#### Exercise brief:
Nothing but the records, copied exactly and stripped of pictures, should be in the answer.

Dataset entries:
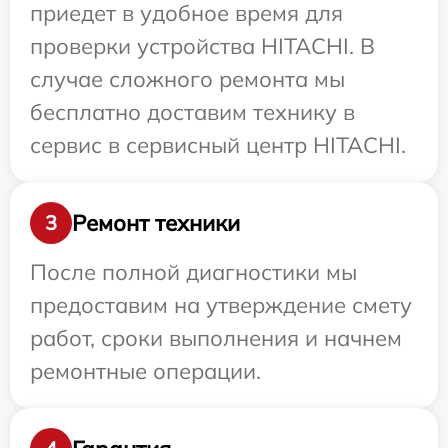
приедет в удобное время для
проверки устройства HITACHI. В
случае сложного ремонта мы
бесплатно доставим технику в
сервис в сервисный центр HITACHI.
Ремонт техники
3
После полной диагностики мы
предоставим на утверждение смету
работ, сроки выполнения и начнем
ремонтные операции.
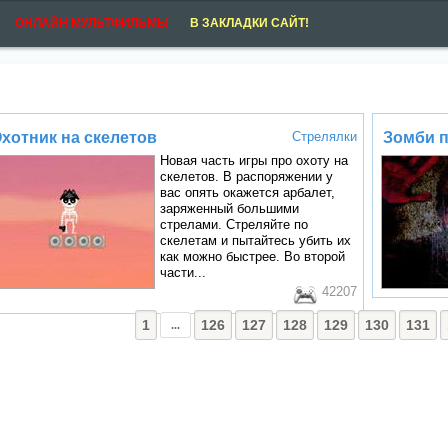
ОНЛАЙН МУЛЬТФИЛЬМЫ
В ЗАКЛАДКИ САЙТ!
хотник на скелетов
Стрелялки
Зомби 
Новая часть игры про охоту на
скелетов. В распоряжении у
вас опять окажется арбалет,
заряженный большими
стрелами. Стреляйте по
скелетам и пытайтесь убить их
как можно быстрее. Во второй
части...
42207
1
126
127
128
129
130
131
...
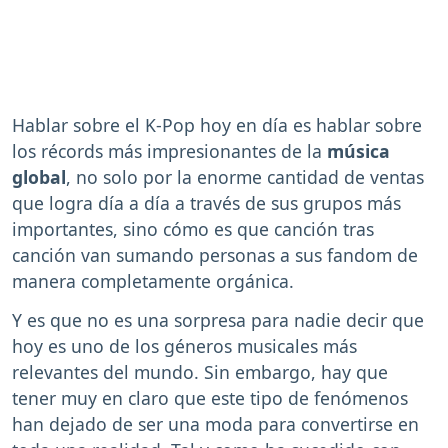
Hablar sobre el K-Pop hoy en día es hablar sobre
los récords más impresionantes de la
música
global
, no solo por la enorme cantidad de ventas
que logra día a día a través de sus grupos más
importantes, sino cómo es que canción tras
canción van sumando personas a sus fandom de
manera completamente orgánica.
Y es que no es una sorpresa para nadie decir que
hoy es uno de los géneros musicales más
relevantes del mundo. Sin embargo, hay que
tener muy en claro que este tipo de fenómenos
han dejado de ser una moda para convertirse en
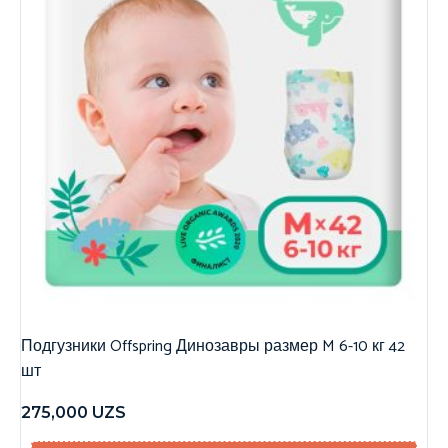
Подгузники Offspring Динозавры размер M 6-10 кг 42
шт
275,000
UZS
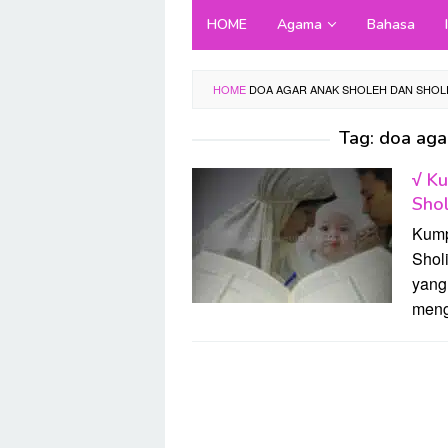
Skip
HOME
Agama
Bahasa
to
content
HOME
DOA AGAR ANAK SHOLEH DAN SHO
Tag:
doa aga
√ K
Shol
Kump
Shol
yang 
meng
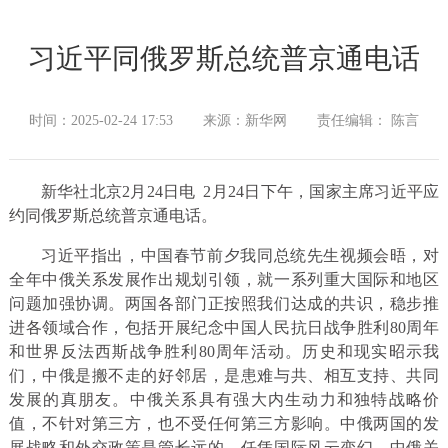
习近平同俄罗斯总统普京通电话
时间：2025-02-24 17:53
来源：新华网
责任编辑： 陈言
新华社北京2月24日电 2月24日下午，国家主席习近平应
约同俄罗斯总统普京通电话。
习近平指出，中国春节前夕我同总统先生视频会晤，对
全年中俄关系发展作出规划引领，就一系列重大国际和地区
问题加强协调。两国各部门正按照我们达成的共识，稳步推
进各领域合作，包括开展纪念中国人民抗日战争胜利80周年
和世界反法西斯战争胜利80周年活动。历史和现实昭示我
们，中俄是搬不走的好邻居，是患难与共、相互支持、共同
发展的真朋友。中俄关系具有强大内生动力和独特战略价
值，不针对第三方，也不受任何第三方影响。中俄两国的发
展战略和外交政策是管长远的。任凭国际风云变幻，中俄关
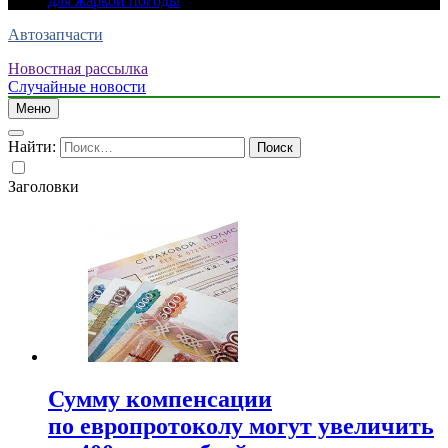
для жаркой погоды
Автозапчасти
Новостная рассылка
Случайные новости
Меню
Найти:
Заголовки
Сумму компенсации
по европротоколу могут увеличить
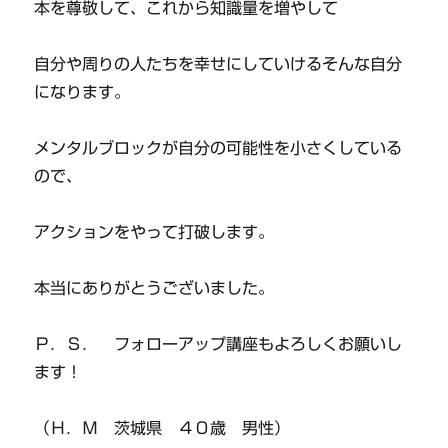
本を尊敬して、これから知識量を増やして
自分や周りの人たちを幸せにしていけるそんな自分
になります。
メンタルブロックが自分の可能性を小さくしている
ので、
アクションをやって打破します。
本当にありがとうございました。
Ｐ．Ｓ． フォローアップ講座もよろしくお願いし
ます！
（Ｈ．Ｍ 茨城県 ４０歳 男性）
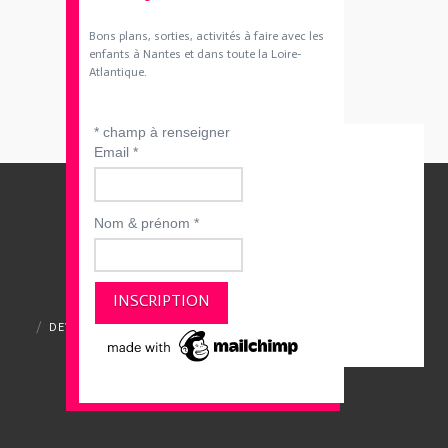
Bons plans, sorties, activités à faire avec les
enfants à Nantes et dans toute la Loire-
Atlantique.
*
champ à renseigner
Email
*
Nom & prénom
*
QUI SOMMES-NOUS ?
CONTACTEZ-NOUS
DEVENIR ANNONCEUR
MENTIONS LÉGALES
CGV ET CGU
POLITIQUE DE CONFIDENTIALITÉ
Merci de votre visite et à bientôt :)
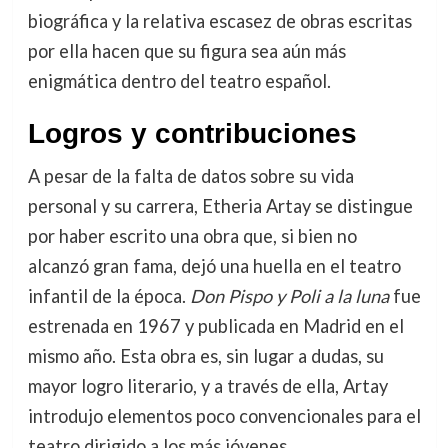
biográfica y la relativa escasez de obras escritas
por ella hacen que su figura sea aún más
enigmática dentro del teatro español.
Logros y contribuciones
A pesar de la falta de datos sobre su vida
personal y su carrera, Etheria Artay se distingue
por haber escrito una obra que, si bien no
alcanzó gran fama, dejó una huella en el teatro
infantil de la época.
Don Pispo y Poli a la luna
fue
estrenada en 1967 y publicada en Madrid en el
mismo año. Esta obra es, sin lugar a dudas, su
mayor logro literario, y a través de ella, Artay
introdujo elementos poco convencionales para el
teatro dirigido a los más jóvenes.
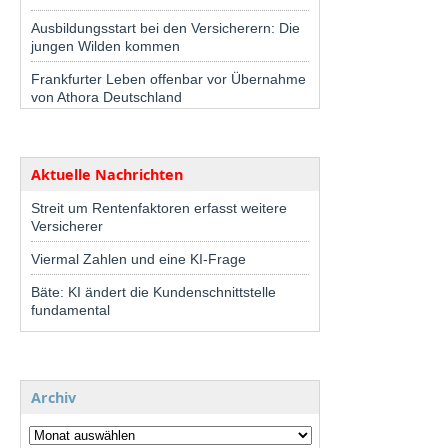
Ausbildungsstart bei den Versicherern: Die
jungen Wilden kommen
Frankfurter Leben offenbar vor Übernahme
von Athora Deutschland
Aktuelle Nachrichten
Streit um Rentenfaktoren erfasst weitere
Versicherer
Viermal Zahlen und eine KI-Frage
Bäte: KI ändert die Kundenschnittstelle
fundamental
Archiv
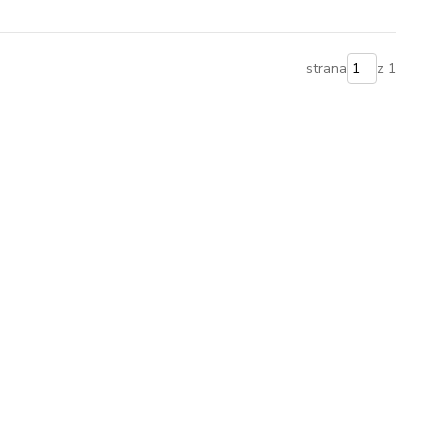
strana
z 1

#### Reply:
приедет в удобное время для
проверки устройства HITACHI. В
случае сложного ремонта мы
бесплатно доставим технику в
сервис в сервисный центр HITACHI.
Ремонт техники
3
После полной диагностики мы
предоставим на утверждение смету
работ, сроки выполнения и начнем
ремонтные операции.
ОНЛАЙН МУЛЬТФИЛЬМЫ
В ЗАКЛАДКИ САЙТ!
хотник на скелетов
Стрелялки
Зомби 
Новая часть игры про охоту на
скелетов. В распоряжении у
вас опять окажется арбалет,
заряженный большими
стрелами. Стреляйте по
скелетам и пытайтесь убить их
как можно быстрее. Во второй
части...
42207
1
126
127
128
129
130
131
...
Hablar sobre el K-Pop hoy en día es hablar sobre
los récords más impresionantes de la
música
global
, no solo por la enorme cantidad de ventas
que logra día a día a través de sus grupos más
importantes, sino cómo es que canción tras
canción van sumando personas a sus fandom de
manera completamente orgánica.
Y es que no es una sorpresa para nadie decir que
hoy es uno de los géneros musicales más
relevantes del mundo. Sin embargo, hay que
tener muy en claro que este tipo de fenómenos
han dejado de ser una moda para convertirse en
Подгузники Offspring Динозавры размер M 6-10 кг 42
шт
275,000
UZS
Skip
HOME
Agama
Bahasa
to
content
HOME
DOA AGAR ANAK SHOLEH DAN SHO
Tag:
doa aga
√ K
Shol
Kump
Shol
yang 
meng
习近平同俄罗斯总统普京通电话
时间：2025-02-24 17:53
来源：新华网
责任编辑： 陈言
新华社北京2月24日电 2月24日下午，国家主席习近平应
约同俄罗斯总统普京通电话。
习近平指出，中国春节前夕我同总统先生视频会晤，对
全年中俄关系发展作出规划引领，就一系列重大国际和地区
问题加强协调。两国各部门正按照我们达成的共识，稳步推
进各领域合作，包括开展纪念中国人民抗日战争胜利80周年
和世界反法西斯战争胜利80周年活动。历史和现实昭示我
们，中俄是搬不走的好邻居，是患难与共、相互支持、共同
发展的真朋友。中俄关系具有强大内生动力和独特战略价
值，不针对第三方，也不受任何第三方影响。中俄两国的发
展战略和外交政策是管长远的。任凭国际风云变幻，中俄关
для жаркой погоды
Автозапчасти
Новостная рассылка
Случайные новости
Меню
Найти:
Заголовки
Сумму компенсации
по европротоколу могут увеличить
本を尊敬して、これから知識量を増やして
自分や周りの人たちを幸せにしていけるそんな自分
になります。
メンタルブロックが自分の可能性を小さくしている
ので、
アクションをやって打破します。
本当にありがとうございました。
Ｐ．Ｓ． フォローアップ講座もよろしくお願いし
ます！
（Ｈ．Ｍ 茨城県 ４０歳 男性）
Bons plans, sorties, activités à faire avec les
enfants à Nantes et dans toute la Loire-
Atlantique.
*
champ à renseigner
Email
*
Nom & prénom
*
QUI SOMMES-NOUS ?
CONTACTEZ-NOUS
DEVENIR ANNONCEUR
MENTIONS LÉGALES
CGV ET CGU
POLITIQUE DE CONFIDENTIALITÉ
Merci de votre visite et à bientôt :)
biográfica y la relativa escasez de obras escritas
por ella hacen que su figura sea aún más
enigmática dentro del teatro español.
Logros y contribuciones
A pesar de la falta de datos sobre su vida
personal y su carrera, Etheria Artay se distingue
por haber escrito una obra que, si bien no
alcanzó gran fama, dejó una huella en el teatro
infantil de la época.
Don Pispo y Poli a la luna
fue
estrenada en 1967 y publicada en Madrid en el
mismo año. Esta obra es, sin lugar a dudas, su
mayor logro literario, y a través de ella, Artay
introdujo elementos poco convencionales para el
teatro dirigido a los más jóvenes.
Ausbildungsstart bei den Versicherern: Die
jungen Wilden kommen
Frankfurter Leben offenbar vor Übernahme
von Athora Deutschland
Aktuelle Nachrichten
Streit um Rentenfaktoren erfasst weitere
Versicherer
Viermal Zahlen und eine KI-Frage
Bäte: KI ändert die Kundenschnittstelle
fundamental
Archiv
strana
z 1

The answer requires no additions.